Note: You are currently viewing documentation for Moodle 3.0. Up-to-date documentation for the latest stable version of Moodle may be available here: Configuration file.

Configuration file

From MoodleDocs

The name for Moodle's configuration file is config.php. The file is located in the moodle directory. It is not included in the Moodle download packages and is created by the installation process from the template file config-dist.php (which is included in Moodle packages).


Sample config.php file

Although the installation process creates the config.php file for you, there may be times when you want to do this yourself. Here is a sample config.php file to work from.

WARNING: You may want to edit the config.php file directly if, for example, you change you database password or change servers completely. If you do so, be very careful that there are no spaces or line breaks after the final "?>" in the file. If there are such spaces, you may get blank pages.

<?php  /// Moodle Configuration File 

unset($CFG);

$CFG->dbtype    = 'mysql';
$CFG->dbhost    = 'localhost';
$CFG->dbname    = 'moodle17';
$CFG->dbuser    = 'moodleuser';
$CFG->dbpass    = 'xxxxxx';
$CFG->dbpersist =  false;
$CFG->prefix    = 'mdl_';

$CFG->wwwroot   = 'http://www.mymoodle.com/moodle';
$CFG->dirroot   = '/var/www/moodle';
$CFG->dataroot  = '/var/moodledata';
$CFG->admin     = 'admin';

$CFG->directorypermissions = 00777;  // try 02777 on a server in Safe Mode

$CFG->unicodedb = true;  // Database is utf8

require_once("$CFG->dirroot/lib/setup.php");
// MAKE SURE WHEN YOU EDIT THIS FILE THAT THERE ARE NO SPACES, BLANK LINES,
// RETURNS, OR ANYTHING ELSE AFTER THE TWO CHARACTERS ON THE NEXT LINE.
?>

Enabling password salting

See Password salting.

Including passwords in backups

Hashed user passwords are no longer saved in backup files containing user data in Moodle 1.8.11 and 1.9.7 onwards.
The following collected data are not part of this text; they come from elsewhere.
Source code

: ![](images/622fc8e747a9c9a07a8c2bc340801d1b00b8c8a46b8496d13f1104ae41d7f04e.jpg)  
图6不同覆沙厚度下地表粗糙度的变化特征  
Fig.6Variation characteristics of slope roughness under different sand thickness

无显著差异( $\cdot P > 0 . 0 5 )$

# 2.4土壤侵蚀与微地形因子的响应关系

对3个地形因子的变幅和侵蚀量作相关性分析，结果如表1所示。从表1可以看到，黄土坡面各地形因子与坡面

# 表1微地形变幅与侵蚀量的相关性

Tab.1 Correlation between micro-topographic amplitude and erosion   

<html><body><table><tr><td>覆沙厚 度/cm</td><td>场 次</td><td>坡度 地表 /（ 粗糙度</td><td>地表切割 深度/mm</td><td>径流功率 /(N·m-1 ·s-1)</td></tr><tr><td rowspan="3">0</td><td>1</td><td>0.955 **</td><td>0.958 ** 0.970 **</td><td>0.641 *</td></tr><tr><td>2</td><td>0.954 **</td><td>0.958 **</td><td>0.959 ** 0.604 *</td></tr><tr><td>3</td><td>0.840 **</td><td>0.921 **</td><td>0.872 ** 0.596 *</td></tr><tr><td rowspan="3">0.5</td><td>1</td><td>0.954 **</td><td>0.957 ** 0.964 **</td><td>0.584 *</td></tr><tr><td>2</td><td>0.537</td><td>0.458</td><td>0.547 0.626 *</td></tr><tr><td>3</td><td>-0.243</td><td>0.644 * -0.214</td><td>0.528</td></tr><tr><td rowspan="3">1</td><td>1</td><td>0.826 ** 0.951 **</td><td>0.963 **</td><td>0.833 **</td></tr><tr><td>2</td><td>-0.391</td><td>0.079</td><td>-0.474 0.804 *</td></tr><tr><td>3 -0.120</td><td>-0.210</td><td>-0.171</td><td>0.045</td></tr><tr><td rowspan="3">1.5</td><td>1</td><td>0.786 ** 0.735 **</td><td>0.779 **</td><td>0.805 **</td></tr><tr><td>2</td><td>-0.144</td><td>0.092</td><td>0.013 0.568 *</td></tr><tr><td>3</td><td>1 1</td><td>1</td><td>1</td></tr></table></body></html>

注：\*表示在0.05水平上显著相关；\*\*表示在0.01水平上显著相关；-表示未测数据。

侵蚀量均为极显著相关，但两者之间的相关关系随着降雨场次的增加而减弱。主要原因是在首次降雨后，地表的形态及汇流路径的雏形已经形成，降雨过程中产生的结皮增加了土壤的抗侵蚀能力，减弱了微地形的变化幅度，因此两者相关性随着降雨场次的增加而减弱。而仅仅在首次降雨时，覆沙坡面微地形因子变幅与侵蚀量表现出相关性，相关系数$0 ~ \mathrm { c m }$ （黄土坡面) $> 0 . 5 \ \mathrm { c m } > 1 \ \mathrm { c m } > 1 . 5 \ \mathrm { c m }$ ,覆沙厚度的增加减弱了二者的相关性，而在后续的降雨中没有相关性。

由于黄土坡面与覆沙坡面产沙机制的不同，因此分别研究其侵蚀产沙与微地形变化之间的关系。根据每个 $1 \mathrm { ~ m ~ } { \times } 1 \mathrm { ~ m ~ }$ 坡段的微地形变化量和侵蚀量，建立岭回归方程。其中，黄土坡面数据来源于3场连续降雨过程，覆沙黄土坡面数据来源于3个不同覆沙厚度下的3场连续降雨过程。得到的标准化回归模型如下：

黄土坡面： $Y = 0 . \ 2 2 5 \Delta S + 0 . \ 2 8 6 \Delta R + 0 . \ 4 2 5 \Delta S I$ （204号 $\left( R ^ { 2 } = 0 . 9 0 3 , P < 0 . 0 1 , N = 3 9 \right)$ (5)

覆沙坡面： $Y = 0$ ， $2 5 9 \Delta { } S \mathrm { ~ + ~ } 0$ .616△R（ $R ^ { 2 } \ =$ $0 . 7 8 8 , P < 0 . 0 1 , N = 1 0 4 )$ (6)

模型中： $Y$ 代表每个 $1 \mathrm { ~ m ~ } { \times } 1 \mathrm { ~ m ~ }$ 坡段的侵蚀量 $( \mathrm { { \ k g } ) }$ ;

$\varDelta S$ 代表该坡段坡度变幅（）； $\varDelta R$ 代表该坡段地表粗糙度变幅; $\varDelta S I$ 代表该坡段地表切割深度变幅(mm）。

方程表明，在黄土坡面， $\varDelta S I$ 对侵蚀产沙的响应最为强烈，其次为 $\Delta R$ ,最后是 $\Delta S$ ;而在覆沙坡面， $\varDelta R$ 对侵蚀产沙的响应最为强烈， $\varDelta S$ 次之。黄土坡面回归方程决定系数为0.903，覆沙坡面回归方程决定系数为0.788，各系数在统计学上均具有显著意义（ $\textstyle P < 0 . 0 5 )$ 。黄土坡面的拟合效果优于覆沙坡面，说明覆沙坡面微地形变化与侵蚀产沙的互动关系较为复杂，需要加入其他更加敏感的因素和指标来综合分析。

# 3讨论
If you really need passwords to be saved (in the rare case of restoring a backup with user data to a different site), the following line may be added to config.php:

$CFG->includeuserpasswordsinbackups

Changing default block layout for new courses

See Block layout.

Changing default theme directory location

The location of theme directorys may be altered, using the variables $CFG->themewww and $CFG->themedir. Themes from placed in the directory specified by these variables will then be available for selection using the theme selector.

For example, should you wish to place themes in a subdirectory called 'my_moodle_themes', your config.php might look like this:

$CFG->wwwroot   = 'http://my.moodle.site.edu';
$CFG->dirroot   = '/var/www/my.moodle.site.edu/public_html';
$CFG->themewww  = $CFG->wwwroot . '/my_moodle_themes';
$CFG->themedir  = $CFG->dirroot . '/my_moodle_themes';

The config-dist.php file

The config-dist.php file http://nte-coxim.freewebclass.com/config-dist.php?view=markup is the template file. It contains the usual settings of a config.php file, with lots of additional settings that don't currently have a UI for them. To use these settings you have to add them to the configuration file.